As much as I admire the way people like Rhio O’Conner and my dad fought their cancer battles, if I had to face a cancer diagnosis like either of theirs, I honestly do not believe I would fight my battle the same way. Living with someone who had cancer for almost five years proved to be both a cross and a blessing. It was difficult to watch my dad spend his life seeking treatments that sent him state to state, receiving chemotherapy week after week, and having surgeries month after month. However, I also saw our family’s fight with cancer as a blessing. At an early age I learned about the unpredictability of life and the importance of family. Being able to truly understand the beauty of life’s blessings is something many people do not truly value until they are older, yet I received this wisdom at age 19. Having lived with someone battling cancer and having seen just how costly that fight was, I do not think I could dedicate so much of my life to finding a cure for myself. I would certainly go through the standard protocol: taking chemotherapy and having surgeries; I would conduct my research by reading personal testimonies, talking to cancer patients and survivors, and reading some of the countless books that have been written on battling cancer to ensure that I was making a rational and informed decision regarding my cancer treatments. However, if it came to a point where surgeries and chemotherapy were not showing any results, I feel my past experiences would lead me to stop fighting and start living. If it came to the point where I was told I had six months to live, I would rather bounce a tennis ball back and forth with my brother than bounce from one state to another looking for a cure that may not yet exist. I would rather get an overpriced haircut with my mom than spend money on chemotherapy treatments that make my hair fall out, yet show no signs of killing the cancer.
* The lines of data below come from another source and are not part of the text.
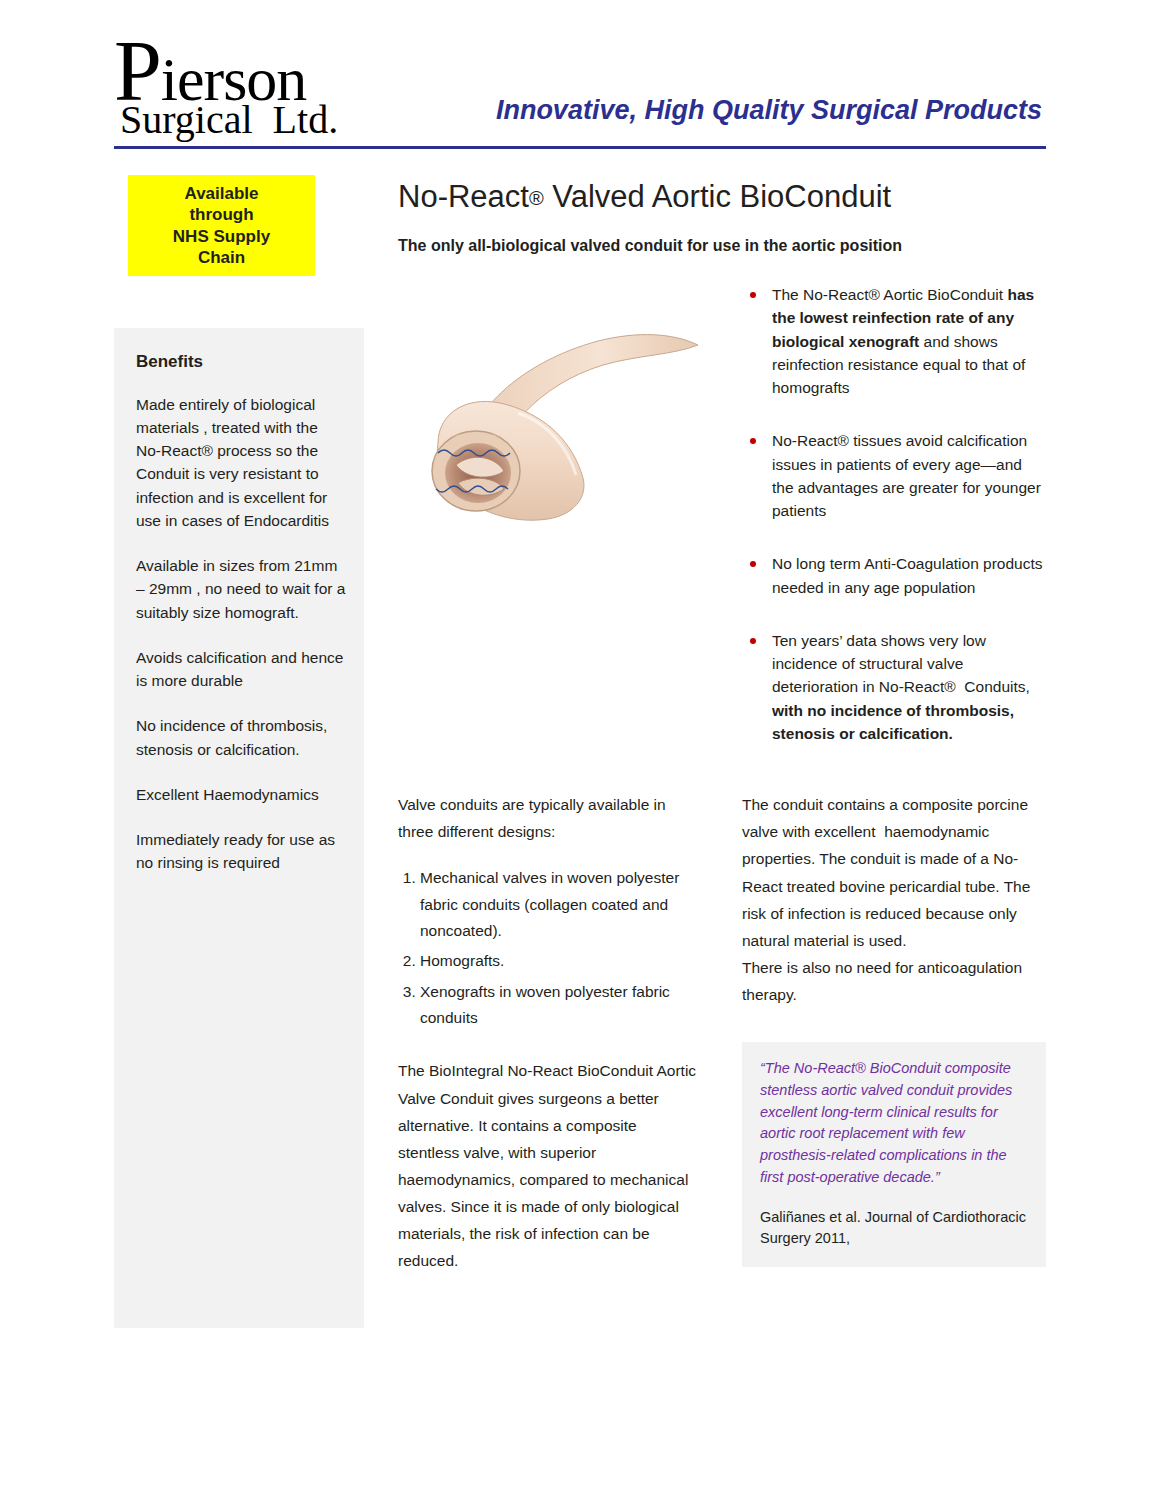Pierson
Surgical Ltd.
Innovative, High Quality Surgical Products
Available
through
NHS Supply
Chain
Benefits
Made entirely of biological materials , treated with the No-React® process so the Conduit is very resistant to infection and is excellent for use in cases of Endocarditis
Available in sizes from 21mm – 29mm , no need to wait for a suitably size homograft.
Avoids calcification and hence is more durable
No incidence of thrombosis, stenosis or calcification.
Excellent Haemodynamics
Immediately ready for use as no rinsing is required
No-React® Valved Aortic BioConduit
The only all-biological valved conduit for use in the aortic position
The No-React® Aortic BioConduit has the lowest reinfection rate of any biological xenograft and shows reinfection resistance equal to that of homografts
No-React® tissues avoid calcification issues in patients of every age—and the advantages are greater for younger patients
No long term Anti-Coagulation products needed in any age population
Ten years’ data shows very low incidence of structural valve deterioration in No-React® Conduits, with no incidence of thrombosis, stenosis or calcification.
Valve conduits are typically available in three different designs:
Mechanical valves in woven polyester fabric conduits (collagen coated and noncoated).
Homografts.
Xenografts in woven polyester fabric conduits
The BioIntegral No-React BioConduit Aortic Valve Conduit gives surgeons a better alternative. It contains a composite stentless valve, with superior haemodynamics, compared to mechanical valves. Since it is made of only biological materials, the risk of infection can be reduced.
The conduit contains a composite porcine valve with excellent haemodynamic properties. The conduit is made of a No-React treated bovine pericardial tube. The risk of infection is reduced because only natural material is used.
There is also no need for anticoagulation therapy.
“The No-React® BioConduit composite stentless aortic valved conduit provides excellent long-term clinical results for aortic root replacement with few prosthesis-related complications in the first post-operative decade.”
Galiñanes et al. Journal of Cardiothoracic Surgery 2011,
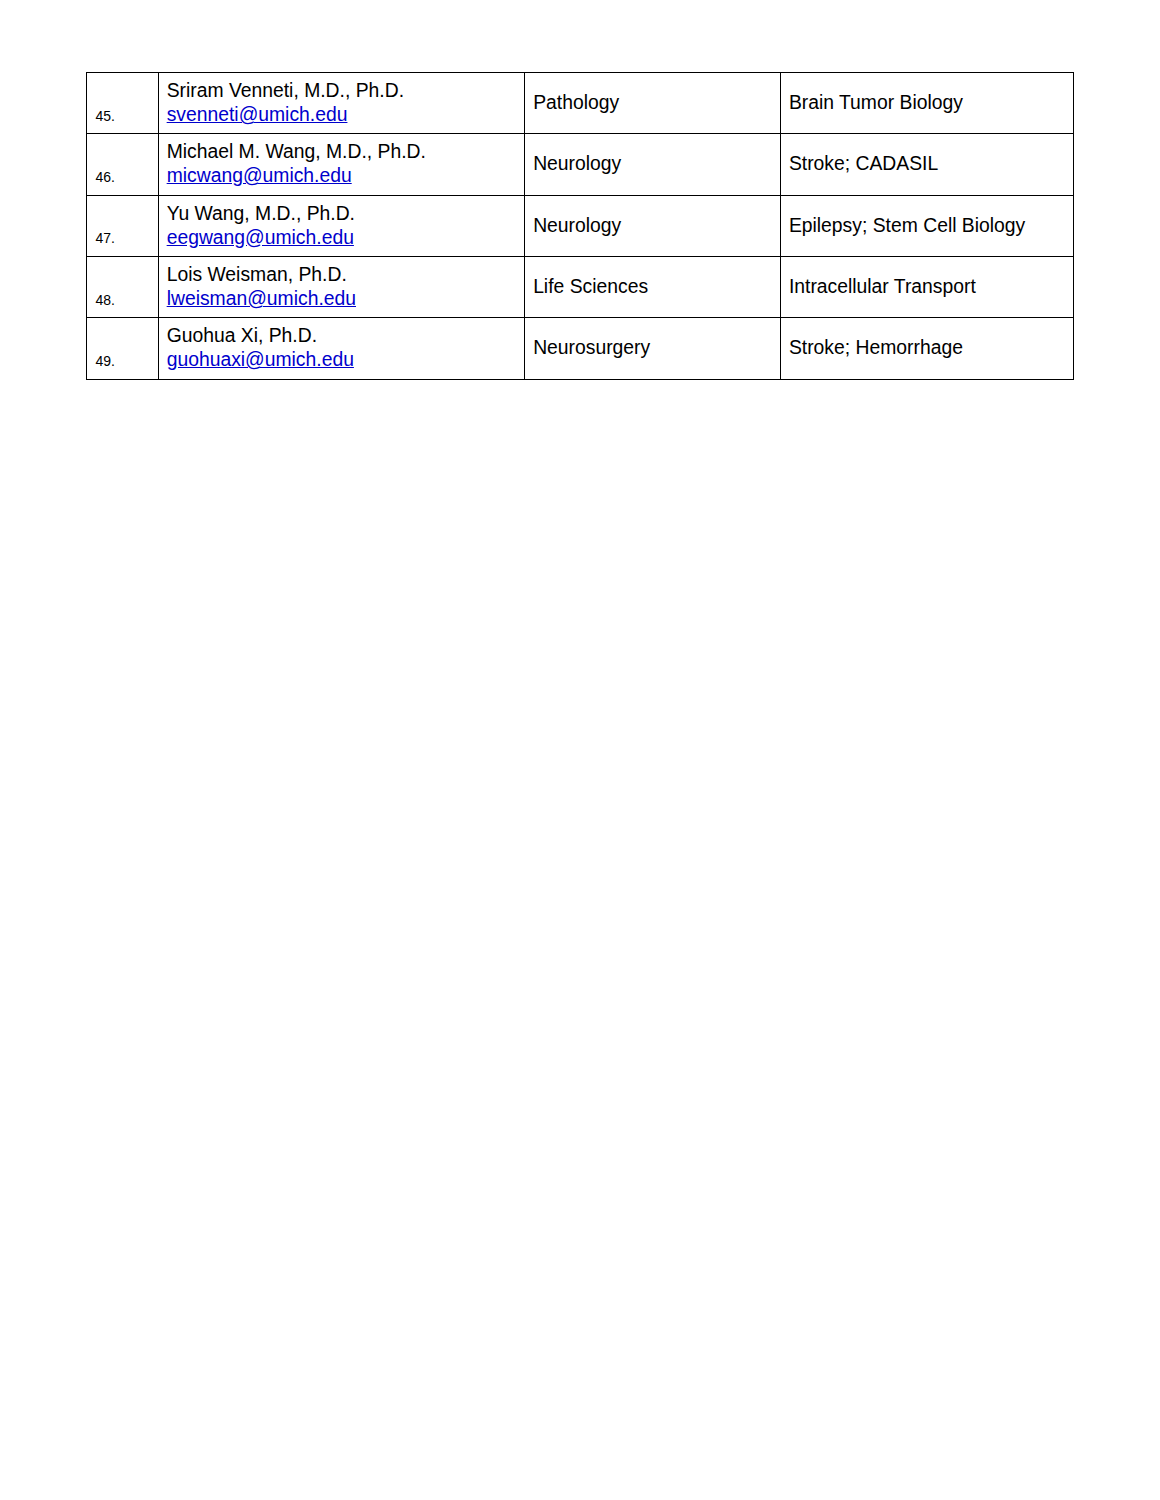| 45. | Sriram Venneti, M.D., Ph.D. svenneti@umich.edu | Pathology | Brain Tumor Biology |
| 46. | Michael M. Wang, M.D., Ph.D. micwang@umich.edu | Neurology | Stroke; CADASIL |
| 47. | Yu Wang, M.D., Ph.D. eegwang@umich.edu | Neurology | Epilepsy; Stem Cell Biology |
| 48. | Lois Weisman, Ph.D. lweisman@umich.edu | Life Sciences | Intracellular Transport |
| 49. | Guohua Xi, Ph.D. guohuaxi@umich.edu | Neurosurgery | Stroke; Hemorrhage |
I would rather spend my time with my family taking our usual trips to the mountains, than have doctors’ words hit me like boulders when I am told how I should or should not battle my illness. Some might say that my willingness to surrender would make me a coward. I disagree; it requires just as much courage to take fate into your own hands as it does to leave your fate in God’s.
While cancer took my dad from my family, it gave us a strong passion for life. I see this passion as a true gift, and to let cancer hamper my life would undermine everything my dad and his experiences have taught me. I realize that my preferred approach to tackling cancer may not be the conventional way, yet the path my dad and Rhio chose to follow in their search for treatments was unconventional, also. From my personal experiences, I have witnessed that you must find it in your heart “to do the thing which you feel you cannot do” and combat cancer in your own way. For Rhio and my dad, they had to do all they could to find a cure, leaving no stone unturned; for me, I would have to prevent myself from allowing battling cancer to become a second job. While these approaches are very different, they are similar in that they provide the strength necessary to face cancer. By making a decision as to how to approach your cancer battle and staying true to your beliefs, you will find that the inner strength, courage, and self-confidence you receive from your choice can be just as powerful weapons in your fight as any chemotherapy, radiation, and surgery available.